Major Cause of Age-related Memory Loss Discovered

Scientists say they have discovered a protein deficiency in the brain that is a major cause of age-related memory loss, according to a study published online in the journal Science Translational Medicine.

The researchers, from Columbia University Medical Center (CUMC), say this discovery offers the "strongest causal evidence" that age-related memory loss and Alzheimer's disease are individual recognizable conditions. The study, conducted on postmortem human brain cells and in mice, revealed that the hippocampus in the brain - a region that plays an important part in memory, lacks a protein called RbAp48 in those who experience age-related memory loss. The finding suggests that a deficiency of this protein is a cause of memory loss, but more importantly, the researchers say this form of memory loss is reversible. They began conducting this current study in order to seek direct evidence that Alzheimer's disease is a completely separate condition from age-related memory loss. Previous research has suggested that Alzheimer's disease hinders a person's memory by affecting the entorhinal cortex (EC) in the brain. The EC is a region that provides important pathways to the hippocampus. According to the study authors, it was thought that age-related memory loss was an early sign of Alzheimer's, but they add that recent evidence suggests age-related memory loss is a separate process that affects the dentate gyrus (DG). This is a subregion in the hippocampus that has direct input from the EC.

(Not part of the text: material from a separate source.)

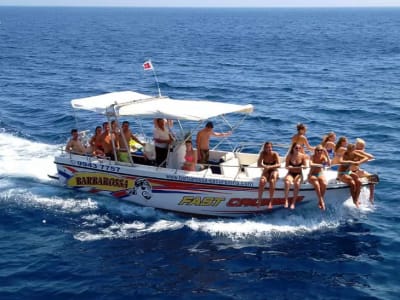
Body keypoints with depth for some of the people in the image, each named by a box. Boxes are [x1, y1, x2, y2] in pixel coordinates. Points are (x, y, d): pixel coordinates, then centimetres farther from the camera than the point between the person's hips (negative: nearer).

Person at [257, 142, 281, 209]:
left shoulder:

RbAp48 gene discovered: For the study, the researchers conducted microarray (gene expression) analyses of postmortem brain cells from the dentate gyrus of eight people aged 33 to 88, who were all free of brain disease. As a control, they also analyzed brain cells from the entorhinal cortex, given that the EC brain structure is unaffected by aging, the researchers say. From this, 17 candidate genes were found that could be linked to aging in the DG. The gene RbAp48 showed the most significant changes, with its expression deteriorating as the study subjects aged. The next step involved genetically inhibiting the RbAp48 gene in the brains of healthy young mice. The mice demonstrated the same form of memory loss when tested by object recognition and water maze memory tests. However, their memory returned to normal when the RbAp48 gene was switched off. Functional MRI (fMRI) scans were conducted on the mice who had the RbAp48 gene, which showed a specific effect in the DG, similar to the effect seen in fMRI scans of aged mice, monkeys and humans, the researchers say. They add that the effect of the gene on the DG also showed defects in molecular mechanisms usually found in old mice. Once again, when the RbAp48 gene was switched off, the DG profile shown in the fMRI scans and molecular mechanisms returned to normal.